Note: Don’t forget to mention, this NameNode recovery process consumes a lot of time on large Hadoop clusters. Thus, it makes routine maintenance difficult. For this reason, HDFS high availability architecture is recommended to use.

34
Q

How Is Hadoop CLASSPATH essential to start or stop Hadoop daemons?

A

CLASSPATH includes necessary directories that contain jar files to start or stop Hadoop daemons. Hence, setting CLASSPATH is essential to start or stop Hadoop daemons.
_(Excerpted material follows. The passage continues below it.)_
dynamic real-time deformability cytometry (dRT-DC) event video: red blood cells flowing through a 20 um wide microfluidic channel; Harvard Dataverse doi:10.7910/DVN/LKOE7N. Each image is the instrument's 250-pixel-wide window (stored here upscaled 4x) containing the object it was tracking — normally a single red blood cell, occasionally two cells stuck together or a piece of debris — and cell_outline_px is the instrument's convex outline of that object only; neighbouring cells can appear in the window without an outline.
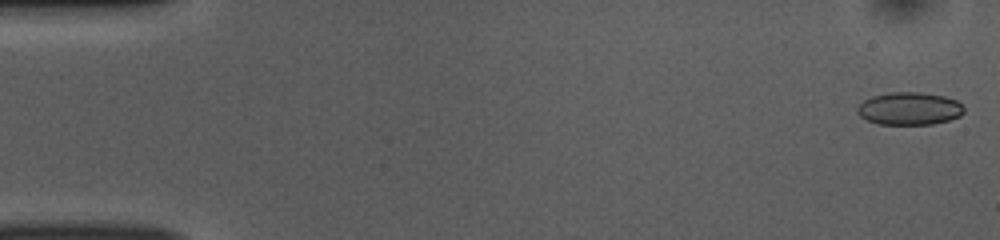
{"species": "common noctule bat (a hibernating species)", "species_latin": "Nyctalus noctula", "temperature_condition": "room temperature", "stored_images_in_passage": 51, "camera_frame_rate_fps": 3000, "um_per_image_px": 0.085, "animal": {"sex": "female", "body_mass_g": 10.0, "forearm_length_mm": 53.1}, "frame": {"image": 1, "passage_image": 1, "time_ms": 0.0, "image_size_px": [1000, 240], "cell_outline_px": [[964, 112], [960, 116], [948, 120], [932, 124], [876, 124], [860, 116], [856, 112], [856, 108], [864, 100], [872, 96], [892, 92], [920, 92], [944, 96], [956, 100], [964, 104]], "centroid_in_image_um": [77.31, 9.23], "position_along_channel_um": 7.7, "area_um2": 20.4}}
However, setting up CLASSPATH every time is not the standard that we follow. Usually CLASSPATH is written inside /etc/hadoop/hadoop-env.sh file. Hence, once we run Hadoop, it will load the CLASSPATH automatically.

35
Q

Why is HDFS only suitable for large data sets and not the correct tool to use for many small files?

A

This is due to the performance issue of NameNode. Usually, NameNode is allocated with huge space to store metadata for the large-scale file. The metadata is supposed to be a from a single file for optimum space utilization and cost benefit. In case of small size files, NameNode does not utilize the entire space which is a performance optimization issue.

36
Q

Why do we need Data Locality in Hadoop? Explain.

A

Datasets in HDFS store as blocks in DataNodes the Hadoop cluster. During the execution of a MapReduce job the individual Mapper processes the blocks (Input Splits). If the data does not reside in the same node where the Mapper is executing the job, the data needs to be copied from the DataNode over the network to the mapper DataNode.
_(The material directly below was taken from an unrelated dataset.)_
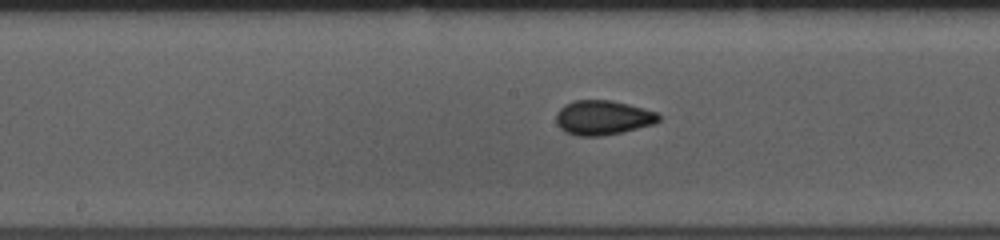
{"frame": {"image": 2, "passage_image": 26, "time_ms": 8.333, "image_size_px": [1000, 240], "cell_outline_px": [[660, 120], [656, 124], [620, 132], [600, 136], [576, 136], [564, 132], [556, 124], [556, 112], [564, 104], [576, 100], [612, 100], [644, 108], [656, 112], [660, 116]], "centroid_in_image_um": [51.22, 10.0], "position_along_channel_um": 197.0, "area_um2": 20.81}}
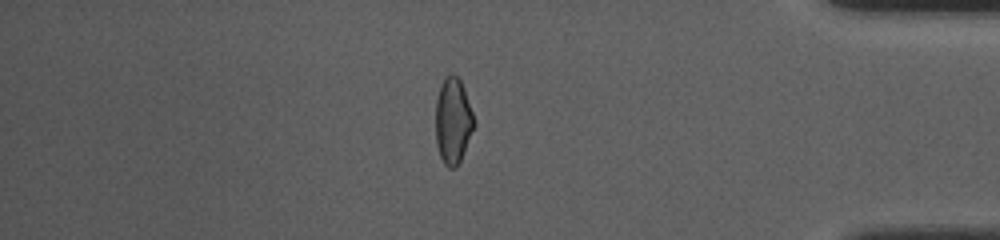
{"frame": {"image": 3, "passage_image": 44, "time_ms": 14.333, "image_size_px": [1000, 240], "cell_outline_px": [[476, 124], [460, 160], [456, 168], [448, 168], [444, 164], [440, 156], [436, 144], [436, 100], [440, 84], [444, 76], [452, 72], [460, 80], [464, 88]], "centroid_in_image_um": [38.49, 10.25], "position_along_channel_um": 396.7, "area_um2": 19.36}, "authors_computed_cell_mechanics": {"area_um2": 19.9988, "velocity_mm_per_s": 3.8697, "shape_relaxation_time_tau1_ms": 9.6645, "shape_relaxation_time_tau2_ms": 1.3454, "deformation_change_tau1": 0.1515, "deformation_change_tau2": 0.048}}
Now if a MapReduce job has more than 100 Mapper and each Mapper tries to copy the data from other DataNode in the cluster simultaneously, it would cause serious network congestion which is a big performance issue of the overall system. Hence, data proximity to the computation is an effective and cost-effective solution which is technically termed as Data locality in Hadoop. It helps to increase the overall throughput of the system.
Data local – In this type data and the mapper resides on the same node. This is the closest proximity of data and the most preferred scenario.
Rack Local – In this scenarios mapper and data reside on the same rack but on the different data nodes.
Different Rack – In this scenario mapper and data reside on the different racks.

37
Q

DFS can handle a large volume of data then why do we need Hadoop framework?

A

Hadoop is not only for storing large data but also to process those big data. Though DFS(Distributed File System) too can store the data, but it lacks below features-

It is not fault tolerant
Data movement over a network depends on bandwidth.

38
Q

What is Sequencefileinputformat?

A

Hadoop uses a specific file format which is known as Sequence file. The sequence file stores data in a serialized key-value pair. Sequencefileinputformat is an input format to read sequence files.